Excerpt provided:
◆ ◆ ◆

# naughty step



## Abitrary (1 Feb 2009)

I hate it when a creative and interesting poster gets banned.

I suggest before banning someone they can only log into a 'naughty step'.

This forum will only be visible to them and a body of people who shall be named The Gentlemen of the Renaissance. GRs.

GRs cannot be moderators, but I suppose for democratic purposes only mods can vote them in.

GRs have to stand above the rest of us in morality, education and taste in music. Their task is onerous for it involves rehabilitation.

The initial Gentlemen of the Rennaissance shall be:

-flying monkey
-mjonesy
-longers
-dellseqq 
-andy in sig

They shall be five because that is a prime number and makes voting easier.

After a month, precisely 30 days, the Council of GRs shall let up a wisp of smoke from the naughty step, which will indicate whether the rehabilitation process has been sucessful or not.


----------



## mickle (1 Feb 2009)

Aren't you supposed to be fecking dead?


----------



## Abitrary (1 Feb 2009)

shut up. don't destroy this thread. I'm on to something with this.


----------



## mickle (1 Feb 2009)

Hurry up and die.


----------



## Abitrary (1 Feb 2009)

You'll never be a GR. I'll put paid to that.


----------



## tdr1nka (1 Feb 2009)

I'm imagining that the GR's would have their own section in which to ruminate, what do you think, something like a Gentleman's club or a 17th century London coffee house?

I'm seeing velvet CC cloaks too, but maybe not in the jersey colours?


----------



## marinyork (1 Feb 2009)

What if one the GRs goes mad?


----------



## tdr1nka (1 Feb 2009)

I think they're more likely to get gout or consumption by the sounds of things?


----------



## alecstilleyedye (1 Feb 2009)

◆ ◆ ◆

Extracted information:

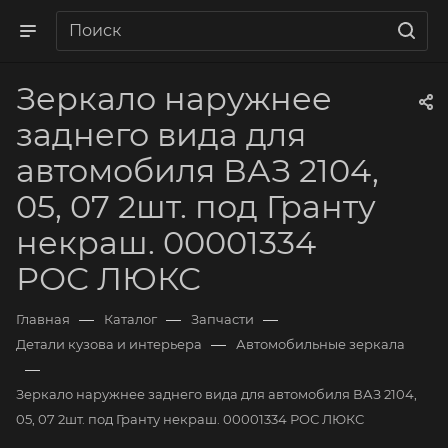
Зеркало наружнее
заднего вида для
автомобиля ВАЗ 2104,
05, 07 2шт. под Гранту
некраш. 00001334
РОС ЛЮКС
—
—
—
Главная
Каталог
Запчасти
—
Детали кузова и интерьера
Автомобильные зеркала
—
Зеркало наружнее заднего вида для автомобиля ВАЗ 2104,
05, 07 2шт. под Гранту некраш. 00001334 РОС ЛЮКС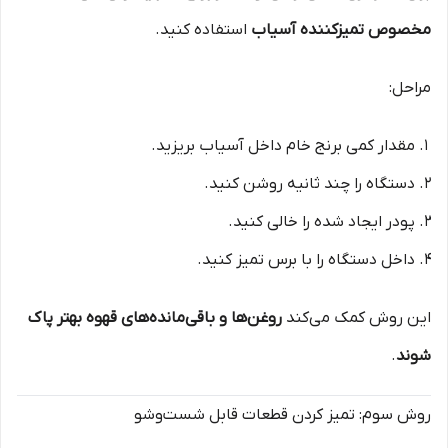
مخصوص تمیزکننده آسیاب
استفاده کنید.
مراحل:
مقدار کمی برنج خام داخل آسیاب بریزید.
دستگاه را چند ثانیه روشن کنید.
پودر ایجاد شده را خالی کنید.
داخل دستگاه را با برس تمیز کنید.
این روش کمک می‌کند
روغن‌ها و باقی‌مانده‌های قهوه بهتر پاک
شوند
.
روش سوم: تمیز کردن قطعات قابل شست‌وشو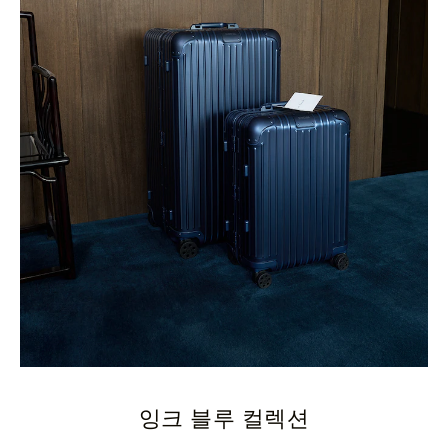
잉크 블루 컬렉션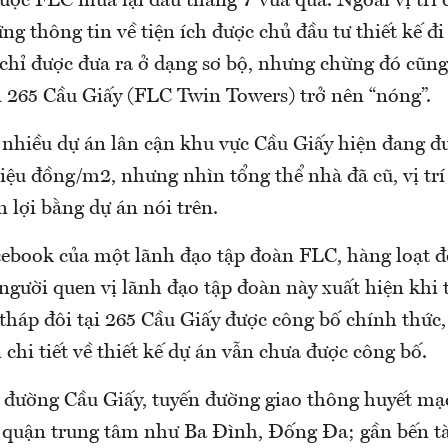
ược FLC mua lại đầu tháng 7 vừa qua. Ngoài vị trí đ
ng thông tin về tiện ích được chủ đầu tư thiết kế đ
chỉ được đưa ra ở dạng sơ bộ, nhưng chừng đó cũng
i 265 Cầu Giấy (FLC Twin Towers) trở nên “nóng”.
 nhiều dự án lân cận khu vực Cầu Giấy hiện đang đư
iệu đồng/m2, nhưng nhìn tổng thể nhà đã cũ, vị trí
 lợi bằng dự án nói trên.
cebook của một lãnh đạo tập đoàn FLC, hàng loạt 
 người quen vị lãnh đạo tập đoàn này xuất hiện khi
tháp đôi tại 265 Cầu Giấy được công bố chính thức,
n chi tiết về thiết kế dự án vẫn chưa được công bố.
đường Cầu Giấy, tuyến đường giao thông huyết mạ
ác quận trung tâm như Ba Đình, Đống Đa; gần bến tà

◆ ◆ ◆

In the naughty step forum thread, why does the opening post say the initial Gentlemen of the Renaissance shall be five? The items play no part in what follows.

Five is a prime number and makes voting easier.